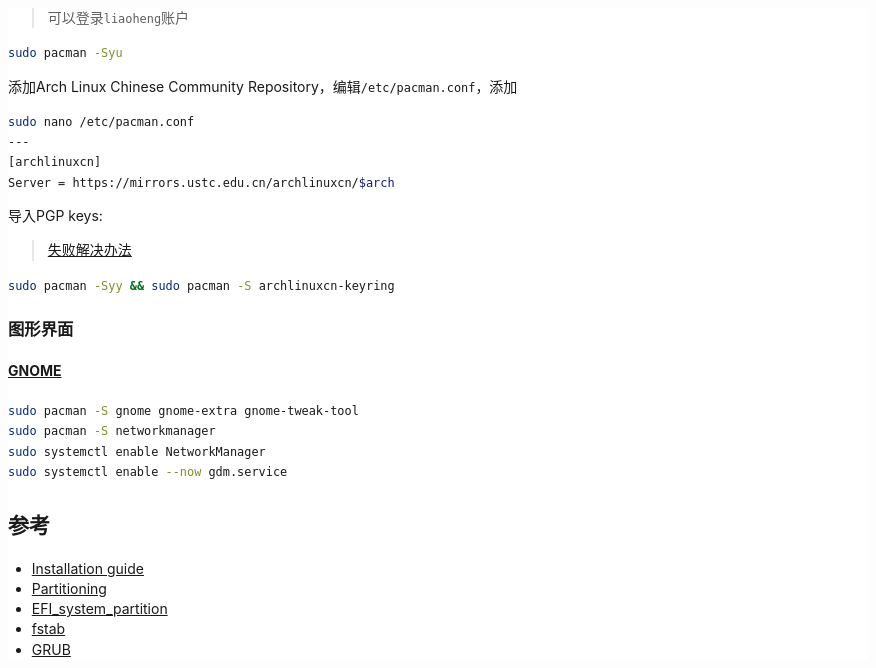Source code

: > 可以登录`liaoheng`账户

```sh
sudo pacman -Syu
```

添加Arch Linux Chinese Community Repository，编辑`/etc/pacman.conf`，添加

```sh
sudo nano /etc/pacman.conf
---
[archlinuxcn]
Server = https://mirrors.ustc.edu.cn/archlinuxcn/$arch
```

导入PGP keys:

> [失败解决办法](https://github.com/archlinuxcn/repo/issues/522)

```sh
sudo pacman -Syy && sudo pacman -S archlinuxcn-keyring
```

### 图形界面

#### [GNOME](https://wiki.archlinux.org/index.php/GNOME_(%E7%AE%80%E4%BD%93%E4%B8%AD%E6%96%87))

```sh
sudo pacman -S gnome gnome-extra gnome-tweak-tool
sudo pacman -S networkmanager
sudo systemctl enable NetworkManager
sudo systemctl enable --now gdm.service
```

## 参考

- [Installation guide](https://wiki.archlinux.org/index.php/Installation_guide_(%E7%AE%80%E4%BD%93%E4%B8%AD%E6%96%87))
- [Partitioning](https://wiki.archlinux.org/index.php/Partitioning_(%E7%AE%80%E4%BD%93%E4%B8%AD%E6%96%87)#%E5%B8%83%E5%B1%80%E7%A4%BA%E4%BE%8B)
- [EFI_system_partition](https://wiki.archlinux.org/index.php/EFI_system_partition)
- [fstab ](https://wiki.archlinux.org/index.php/Fstab_(%E7%AE%80%E4%BD%93%E4%B8%AD%E6%96%87))
- [GRUB](https://wiki.archlinux.org/index.php/GRUB_(%E7%AE%80%E4%BD%93%E4%B8%AD%E6%96%87))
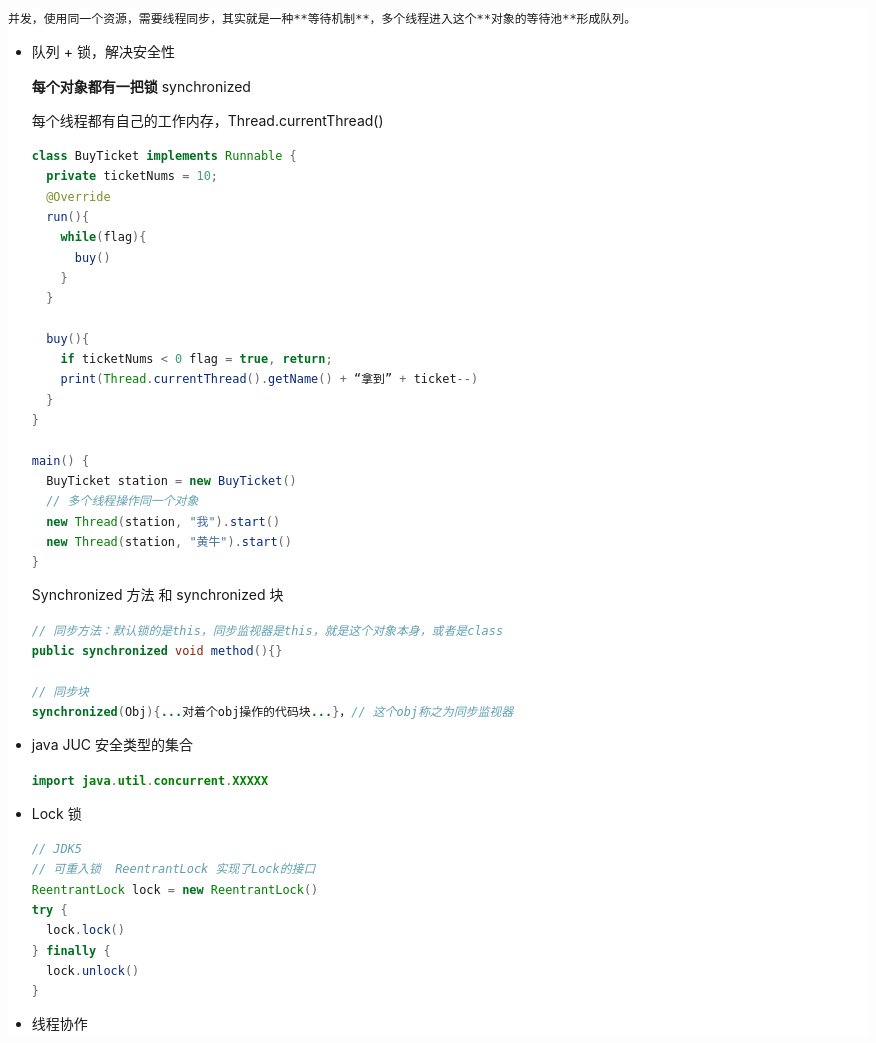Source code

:     并发，使用同一个资源，需要线程同步，其实就是一种**等待机制**，多个线程进入这个**对象的等待池**形成队列。
  * 队列 + 锁，解决安全性

    **每个对象都有一把锁** synchronized

    每个线程都有自己的工作内存，Thread.currentThread()

    ```java
    class BuyTicket implements Runnable {
      private ticketNums = 10;
      @Override
      run(){
        while(flag){
          buy()
        }
      }
      
      buy(){
        if ticketNums < 0 flag = true, return;
        print(Thread.currentThread().getName() + “拿到” + ticket--)
      }
    }
    
    main() {
      BuyTicket station = new BuyTicket()
      // 多个线程操作同一个对象  
      new Thread(station, "我").start()
      new Thread(station, "黄牛").start()
    }
    ```

    Synchronized 方法 和  synchronized  块

    ```java
    // 同步方法：默认锁的是this，同步监视器是this，就是这个对象本身，或者是class
    public synchronized void method(){}
    
    // 同步块
    synchronized(Obj){...对着个obj操作的代码块...}，// 这个obj称之为同步监视器
    ```
* java JUC 安全类型的集合

  ```java
  import java.util.concurrent.XXXXX
  ```
* Lock 锁

  ```java
  // JDK5
  // 可重入锁  ReentrantLock 实现了Lock的接口
  ReentrantLock lock = new ReentrantLock()
  try {
    lock.lock()
  } finally {
  	lock.unlock()
  }
  ```
* 线程协作
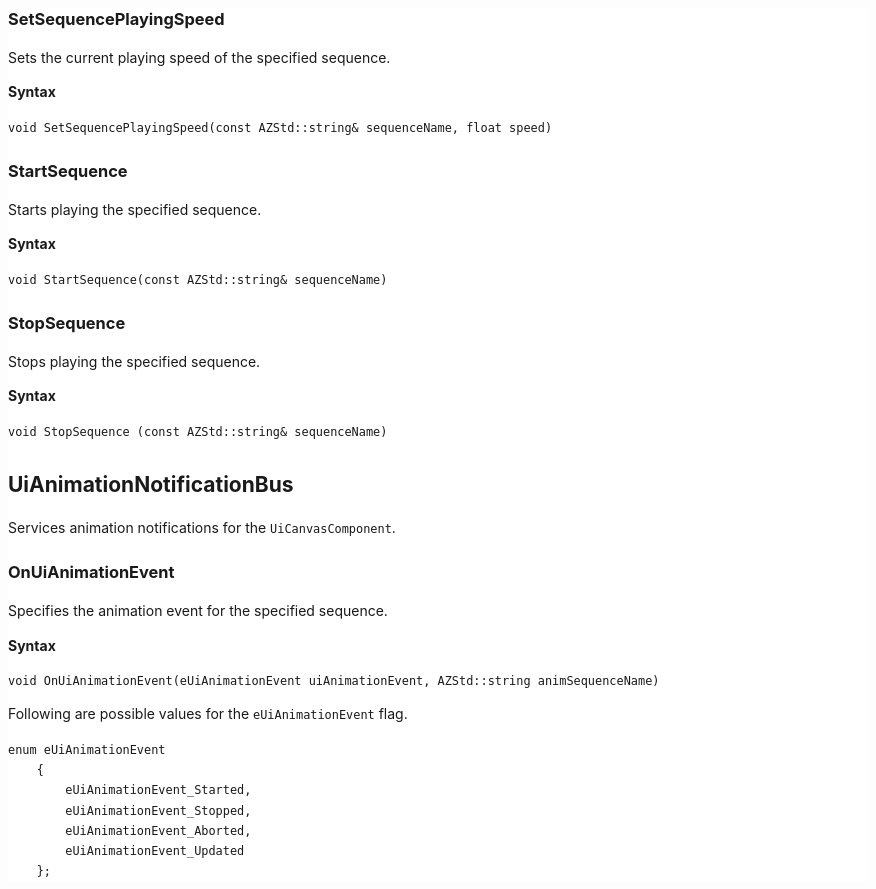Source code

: ### SetSequencePlayingSpeed<a name="lua-scripting-ces-api-ui-uicanvascomponent-uianimationbus-setsequenceplayingspeed"></a>

Sets the current playing speed of the specified sequence\.

**Syntax**

```
void SetSequencePlayingSpeed(const AZStd::string& sequenceName, float speed)
```

### StartSequence<a name="lua-scripting-ces-api-ui-uicanvascomponent-uianimationbus-startsequence"></a>

Starts playing the specified sequence\.

**Syntax**

```
void StartSequence(const AZStd::string& sequenceName)
```

### StopSequence<a name="lua-scripting-ces-api-ui-uicanvascomponent-uianimationbus-stopsequence"></a>

Stops playing the specified sequence\.

**Syntax**

```
void StopSequence (const AZStd::string& sequenceName)
```

## UiAnimationNotificationBus<a name="lua-scripting-ces-api-ui-uicanvascomponent-uianimationnotificationbus"></a>

Services animation notifications for the `UiCanvasComponent`\.

### OnUiAnimationEvent<a name="lua-scripting-ces-api-ui-uicanvascomponent-uianimationnotificationbus-onuianimationevent"></a>

Specifies the animation event for the specified sequence\.

**Syntax**

```
void OnUiAnimationEvent(eUiAnimationEvent uiAnimationEvent, AZStd::string animSequenceName)
```

Following are possible values for the `eUiAnimationEvent` flag\.

```
enum eUiAnimationEvent
    {
        eUiAnimationEvent_Started,
        eUiAnimationEvent_Stopped,
        eUiAnimationEvent_Aborted,
        eUiAnimationEvent_Updated
    };
```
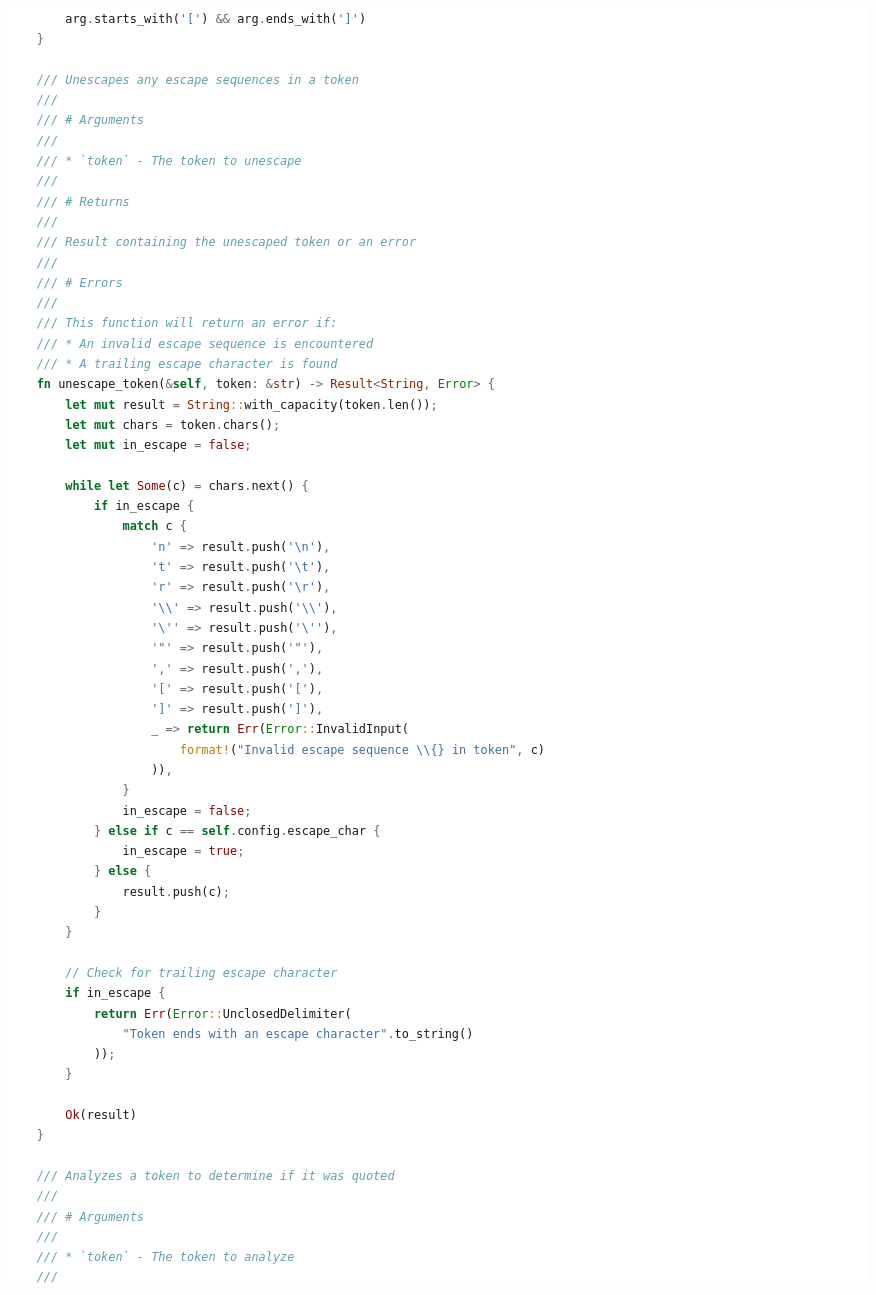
 ```rust
        arg.starts_with('[') && arg.ends_with(']')
    }
    
    /// Unescapes any escape sequences in a token
    ///
    /// # Arguments
    ///
    /// * `token` - The token to unescape
    ///
    /// # Returns
    ///
    /// Result containing the unescaped token or an error
    ///
    /// # Errors
    ///
    /// This function will return an error if:
    /// * An invalid escape sequence is encountered
    /// * A trailing escape character is found
    fn unescape_token(&self, token: &str) -> Result<String, Error> {
        let mut result = String::with_capacity(token.len());
        let mut chars = token.chars();
        let mut in_escape = false;
        
        while let Some(c) = chars.next() {
            if in_escape {
                match c {
                    'n' => result.push('\n'),
                    't' => result.push('\t'),
                    'r' => result.push('\r'),
                    '\\' => result.push('\\'),
                    '\'' => result.push('\''),
                    '"' => result.push('"'),
                    ',' => result.push(','),
                    '[' => result.push('['),
                    ']' => result.push(']'),
                    _ => return Err(Error::InvalidInput(
                        format!("Invalid escape sequence \\{} in token", c)
                    )),
                }
                in_escape = false;
            } else if c == self.config.escape_char {
                in_escape = true;
            } else {
                result.push(c);
            }
        }
        
        // Check for trailing escape character
        if in_escape {
            return Err(Error::UnclosedDelimiter(
                "Token ends with an escape character".to_string()
            ));
        }
        
        Ok(result)
    }
    
    /// Analyzes a token to determine if it was quoted
    ///
    /// # Arguments
    ///
    /// * `token` - The token to analyze
    ///
```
·····
● Task
Copy, from the material, each line that holds the string "OnUiAnimationEvent".

● Answer box
### OnUiAnimationEvent<a name="lua-scripting-ces-api-ui-uicanvascomponent-uianimationnotificationbus-onuianimationevent"></a>
void OnUiAnimationEvent(eUiAnimationEvent uiAnimationEvent, AZStd::string animSequenceName)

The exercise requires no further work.